Of course she didn't remember him.
Ruck tore the loaf of white bread and shed more crumbs onto his bare chest, causing mute Pierre to gesture and dust him urgently, but there was no time to sit down for a meal as his broken-backed squire wished. His lady—his liege lady, the cherished queen of his heart—commanded him immediately after the dinner; and by the time he'd stabled Hawk, secured his mount's armor and his own, harried Pierre, and sufficiently bullied and bribed the fourth chamberlain for a bath in the midst of a banquet, he could hear the higher note of the trumpets that signified the lord's retirement from the hall.
A light-headed sickness hung in his throat. The dry bread seemed to choke him. It was almost too fantastical to believe that it was her; that she was here. He had never expected it. He hardly knew how to fathom the fact, or what he had just done for her.
Christ—Lancaster's face—but Ruck could not bear to think of it.
"Hie!" He knocked Pierre's hand aside as the squire tried to wipe the shaving soap from him. The barber had been impossible to obtain at such a time. "My hose." He grabbed the towel, cleaned his jaw himself, and finished off the bread before Pierre had the green hose ready for him.

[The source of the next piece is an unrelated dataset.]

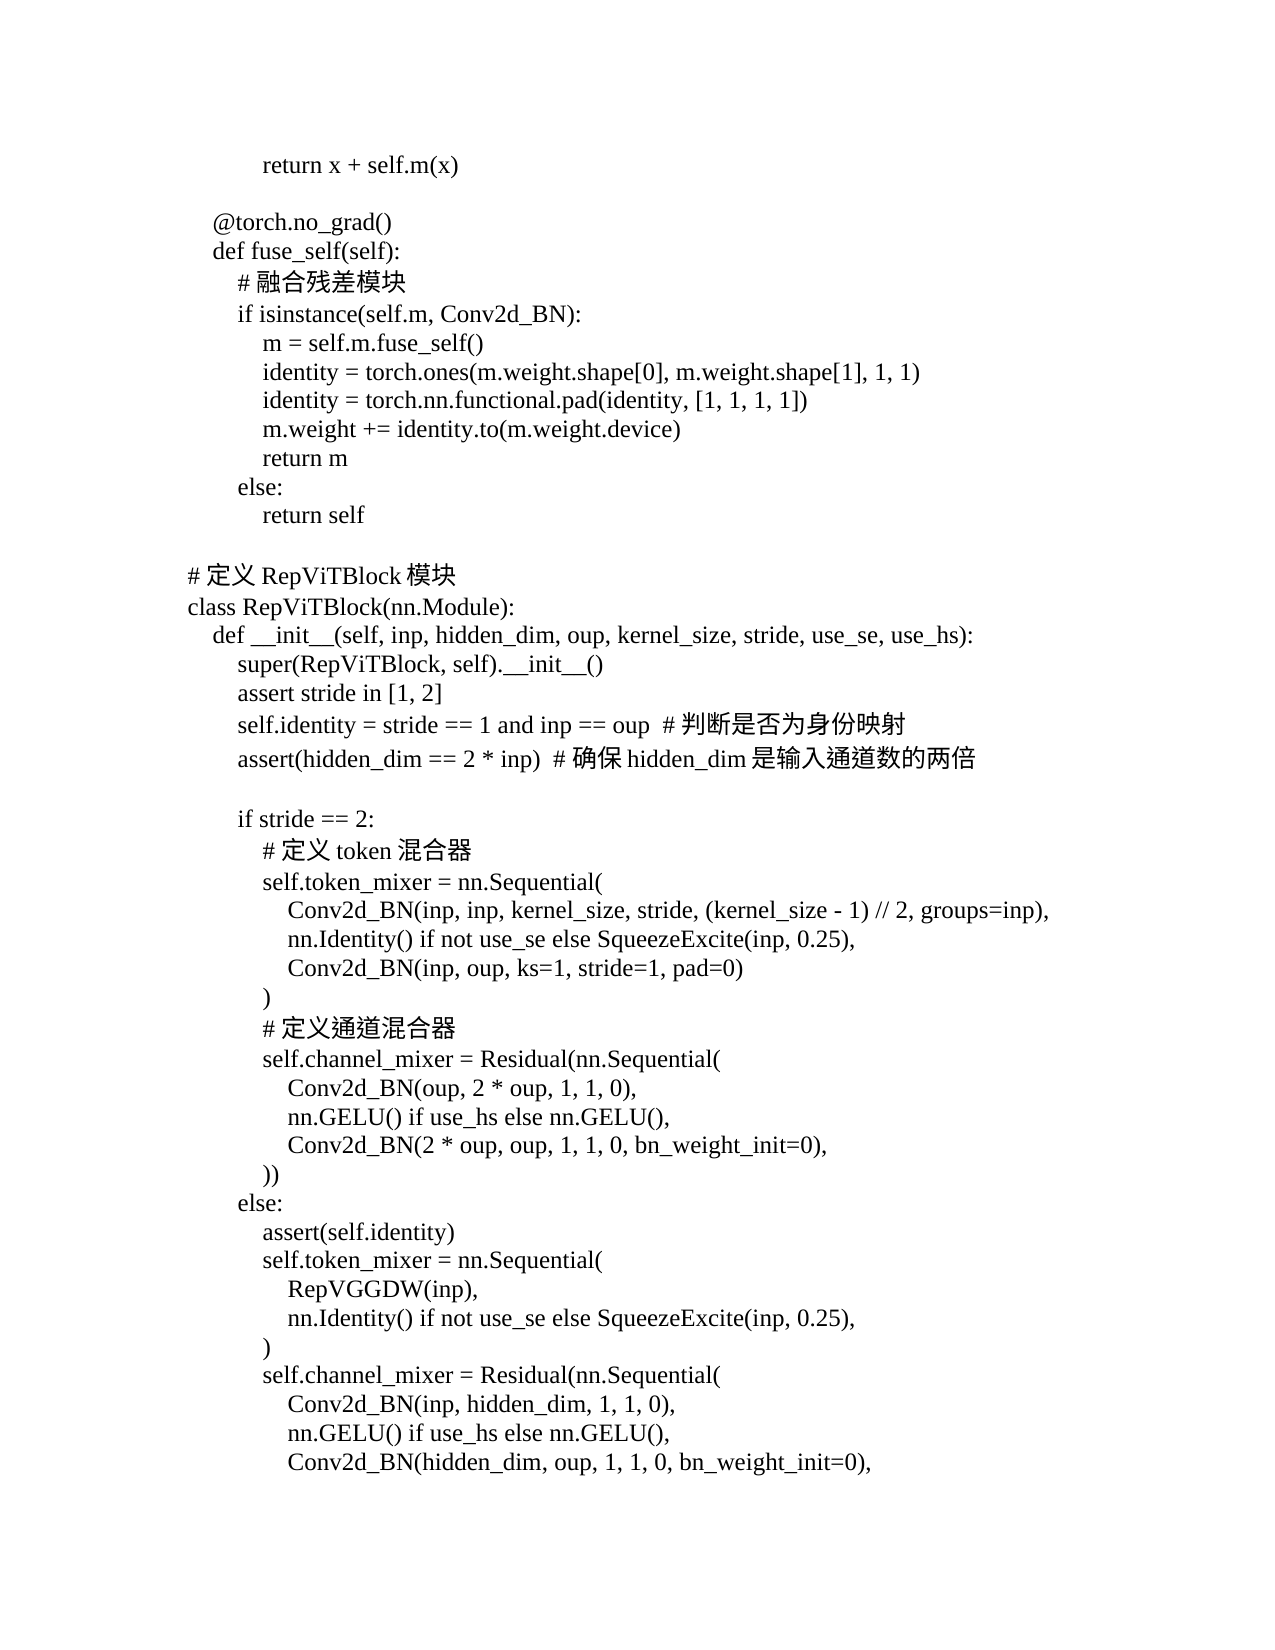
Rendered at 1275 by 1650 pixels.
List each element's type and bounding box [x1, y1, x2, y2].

text [187, 150, 1087, 1476]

He didn't think she remembered him. He couldn't settle it in his mind. By her young courtier in the yellow-and-blue motley, she had sent him a command to challenge for her. She had looked upon him in the hall with that cool authority...as if she knew his vow to her service—as if she expected it. He had a wild thought that she had known all there was to know of him since that day he had first seen her, that his every move for ten and three years had somehow been open to her. Those eyes of hers, 'fore God!

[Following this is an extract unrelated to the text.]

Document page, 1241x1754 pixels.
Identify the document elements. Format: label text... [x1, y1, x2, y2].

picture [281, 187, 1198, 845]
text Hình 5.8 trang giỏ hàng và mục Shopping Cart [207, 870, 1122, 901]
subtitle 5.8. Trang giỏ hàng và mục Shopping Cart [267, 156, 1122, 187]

She was here. And in faith, it felt more like a blow to his belly than a boon.
His breath frosted in the cold as he bit into an apple. Holding the fruit between his teeth, he pulled the green hose over his linen. A few gentlemen began to wander out of the great hall to relieve themselves, passing the open door of the buttery where the servants had grudgingly hauled the bathtub for Ruck.

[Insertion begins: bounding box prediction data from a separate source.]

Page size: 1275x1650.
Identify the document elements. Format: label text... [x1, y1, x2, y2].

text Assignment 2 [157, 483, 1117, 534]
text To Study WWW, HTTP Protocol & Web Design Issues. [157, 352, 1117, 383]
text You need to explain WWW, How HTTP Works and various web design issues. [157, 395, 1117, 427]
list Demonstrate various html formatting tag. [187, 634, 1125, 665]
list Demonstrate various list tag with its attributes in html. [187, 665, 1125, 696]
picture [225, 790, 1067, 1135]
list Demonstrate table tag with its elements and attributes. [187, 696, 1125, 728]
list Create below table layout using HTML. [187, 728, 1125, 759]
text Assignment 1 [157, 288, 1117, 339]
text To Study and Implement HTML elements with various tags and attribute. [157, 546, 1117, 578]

"La la! Seest thou, Christine," said a feminine voice. "He is not green all over!"
Ruck looked up from belting his hose to find a pair of ladies leaning in the door. He didn't know either of them. He dropped the apple from his mouth and caught it in one hand. As he bowed, he grabbed his mantle from Pierre's hands and tossed it around his bare shoulders. "A common man only, madam."
The dark-haired one giggled. The other, the one who'd spoken, was blonde and comely and she knew it; she moved upon him with a flow of brilliant parti-color robes. "Thy form gives thee the lie, sir. Thou art uncommon strong and pleasing." Smiling, she traced him with her forefinger from the base of his throat down to his chest. "And uncommon brave, to proclaim such a challenge."
He lightly clasped her hand and lifted it away from him. "For the honor of Her Highness," he said evenly.
Her smile deepened. "Such wild courage," she murmured, lifting her mouth. "We have heard much of your ferocity in battle. Stay and tell us more."
He looked down at her offered lips, the soft smiling curve. "For God's mercy, you tempt me to dally, but I cannot." He held up the apple, brushed her cheek with the rosy smooth skin, and pressed the fruit into her fingers, setting her away from him. "Accept this, and I know I've shared a sweet with a gracious lady."